Texto fornecido:
Uma multidão anônima se aterroriza na parede da galeria Vermelho, em São Paulo. Nas 226 colagens de Carmela Gross, cortes irregulares e grosseiros formam olhos e bocas em manchas escuras, que se tornam rostos quase carbonizados, em agonia permanente.

Já na 34ª Bienal de São Paulo, 150 monotipias da artista também com padrões escuros dão outra resposta às tragédias de hoje. "Boca do Inferno" repete, num paredão, imagens de um vulcão de massa escura, que se adensa próximo à erupção. "Todos esses trabalhos se unem por um momento trágico", afirma Gross, que expõe obras na Vermelho, na Bienal e também no Museu de Arte Moderna do Rio de Janeiro ao mesmo tempo.

"Trágico enquanto situação global, enquanto humanidade que está se perdendo, em relação ao planeta. E o vulcão é esse fogo vital, que ao mesmo tempo que destrói regenera possibilidades. Regenera porque é fogo, calor, luz —ele é um farol."

"Boca do Inferno" e "Cabeças" compõem um retrato da produção atual da artista, com outras obras feitas nos últimos dois anos. Nelas, Gross evoca um "momento dramático da vida brasileira", tanto ao sugerir esse fogo que destrói e que é uma espécie de norte, quanto ao invocar o codinome do poeta português Gregório de Matos, que também "fala dos costumes e da precariedade da nossa sociedade".

Mas é também uma Carmela Gross ainda dos anos 1970, antes de se firmar no cenário artístico nas duas décadas seguintes, que faz um comentário contundente à história espiralar brasileira que esbarra, de novo, num autoritarismo.

Ela remonta nesta edição da Bienal três obras que estiveram na famosa Bienal do Boicote, em 1969, quando artistas resolveram boicotar o evento durante a ditadura militar. "Meus trabalhos falam dessa repressão. Eles não saem de cena, não estou ali fazendo paisagens bonitas nem uma evocação de uma arte alegre e feérica. O que há ali são trabalhos dramáticos."

Materiais urbanos e brutos, como colchão, lonas e barril, constituem essas três peças que, apesar de independentes, denunciavam o regime ditatorial como conjunto.

O grande colchão, "Presunto", lembra no nome às mortes de torturados, que tinham seus corpos jogados em acostamentos quaisquer. "Barril", formado justamente pelo objeto homônimo comum nas cidades, ganha outras conotações nesse contexto repressivo, já que barris cheios d'água eram usados como instrumento de tortura.

Segmento de dados:
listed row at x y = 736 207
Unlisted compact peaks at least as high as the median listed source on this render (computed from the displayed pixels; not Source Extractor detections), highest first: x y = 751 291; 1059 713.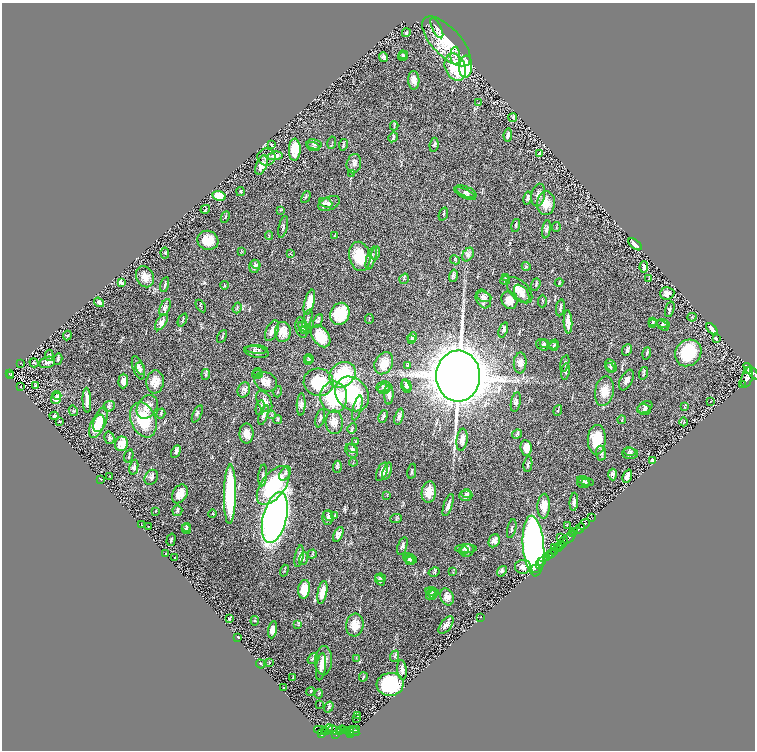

Detalhes do exercício: Retorne, do texto sobre Carmela Gross, o trecho que vai de "Materiais urbanos e" a "ditatorial como conjunto.", sem alterar nenhuma palavra nem sinal.

Resposta do exercício:
Materiais urbanos e brutos, como colchão, lonas e barril, constituem essas três peças que, apesar de independentes, denunciavam o regime ditatorial como conjunto.